Most of the time that Adobe is spending to close a 0-day vulnerabilities in popular applications of its Reader and Flash Player, is dedicated to make sure that the fixes will not cause catastrophic damage to the computers of end users, the head of the security company.
“The last thing we wanted to see a BSOD on the appearance of hundreds of millions of computers after our release,” – said on Friday the participants Qualys Security Conference in San Francisco, Brad Arkin, director of Adobe’s privacy and security products. ”It would be really terrible. This is what we can never allow to happen.”

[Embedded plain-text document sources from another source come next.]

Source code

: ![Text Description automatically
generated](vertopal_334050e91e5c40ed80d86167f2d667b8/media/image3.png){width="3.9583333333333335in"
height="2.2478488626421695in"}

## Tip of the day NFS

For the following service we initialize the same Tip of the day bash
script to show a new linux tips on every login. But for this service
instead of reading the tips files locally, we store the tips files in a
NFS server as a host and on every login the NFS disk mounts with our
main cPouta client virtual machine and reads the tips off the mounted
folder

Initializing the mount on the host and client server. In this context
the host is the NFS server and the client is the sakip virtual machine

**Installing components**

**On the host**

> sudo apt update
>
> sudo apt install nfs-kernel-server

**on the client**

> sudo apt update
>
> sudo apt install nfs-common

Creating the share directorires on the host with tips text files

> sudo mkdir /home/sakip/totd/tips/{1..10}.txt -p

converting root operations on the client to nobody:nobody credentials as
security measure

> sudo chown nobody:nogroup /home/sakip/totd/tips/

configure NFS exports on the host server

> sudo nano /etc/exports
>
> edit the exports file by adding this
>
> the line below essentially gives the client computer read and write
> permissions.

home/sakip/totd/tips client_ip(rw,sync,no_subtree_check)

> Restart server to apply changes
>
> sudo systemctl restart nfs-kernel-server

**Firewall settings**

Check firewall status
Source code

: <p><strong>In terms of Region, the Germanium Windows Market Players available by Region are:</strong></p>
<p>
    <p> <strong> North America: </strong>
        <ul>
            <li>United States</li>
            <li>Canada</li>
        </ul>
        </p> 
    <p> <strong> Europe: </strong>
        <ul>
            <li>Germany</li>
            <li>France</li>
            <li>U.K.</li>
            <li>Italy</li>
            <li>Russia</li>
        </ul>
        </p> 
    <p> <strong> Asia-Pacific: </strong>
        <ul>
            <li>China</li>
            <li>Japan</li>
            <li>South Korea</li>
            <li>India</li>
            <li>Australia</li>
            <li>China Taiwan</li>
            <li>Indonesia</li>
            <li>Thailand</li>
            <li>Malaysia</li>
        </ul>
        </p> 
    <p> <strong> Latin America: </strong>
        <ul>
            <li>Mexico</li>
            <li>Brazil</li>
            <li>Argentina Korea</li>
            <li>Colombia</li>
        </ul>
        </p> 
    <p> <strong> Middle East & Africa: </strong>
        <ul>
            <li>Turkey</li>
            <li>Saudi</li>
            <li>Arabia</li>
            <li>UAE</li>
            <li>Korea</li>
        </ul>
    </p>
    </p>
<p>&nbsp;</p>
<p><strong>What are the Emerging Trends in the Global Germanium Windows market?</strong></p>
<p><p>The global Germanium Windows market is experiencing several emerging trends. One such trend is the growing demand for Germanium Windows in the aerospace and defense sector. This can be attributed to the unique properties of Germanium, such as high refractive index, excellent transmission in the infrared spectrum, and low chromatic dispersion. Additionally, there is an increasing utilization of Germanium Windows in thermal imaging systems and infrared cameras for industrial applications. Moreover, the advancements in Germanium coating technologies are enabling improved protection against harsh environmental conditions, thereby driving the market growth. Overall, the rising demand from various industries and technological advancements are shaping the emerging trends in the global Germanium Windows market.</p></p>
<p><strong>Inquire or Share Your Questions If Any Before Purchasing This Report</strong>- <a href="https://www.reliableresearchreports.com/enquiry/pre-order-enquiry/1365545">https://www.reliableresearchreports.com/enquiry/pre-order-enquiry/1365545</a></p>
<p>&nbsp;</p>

He said that developers need Adobe from 20 minutes to 8 hours to make the patch, after they determine the code used in the attack in order to remotely install malware on end user computers. Remaining time – usually about 6000 man-hours, as is the case with the fix for 0-day vulnerabilities in Reader – is spent on testing the new version for each operating system on which it is used to verify the absence of incompatibility.
In early 2009, after discovery of the vulnerability before the release of Adobe fixing took place 10 weeks. Since then the company has significantly improved this figure. New record of the development team of about 72 hours, said Arkin.
Arkin said that Adobe is also working to facilitate the installation of patches. After a few months, the company will introduce a new mechanism for updates to Flash, which will upgrade the application in all browsers. At the moment computers are Windows, using more than one browser must be updated twice, once – for Internet Explorer, and the second – for other browsers. Arkin noted that this relic has remained since those times, when most users had slow internet and they could not afford to download a large file that you want to upgrade all browsers.
“The more users in the consumer environment will be timely and easily updated, the less will be an attractive target for bad guys who are putting money into an exploit,” – he said. ”Keeping up with the time it is very important for all users.”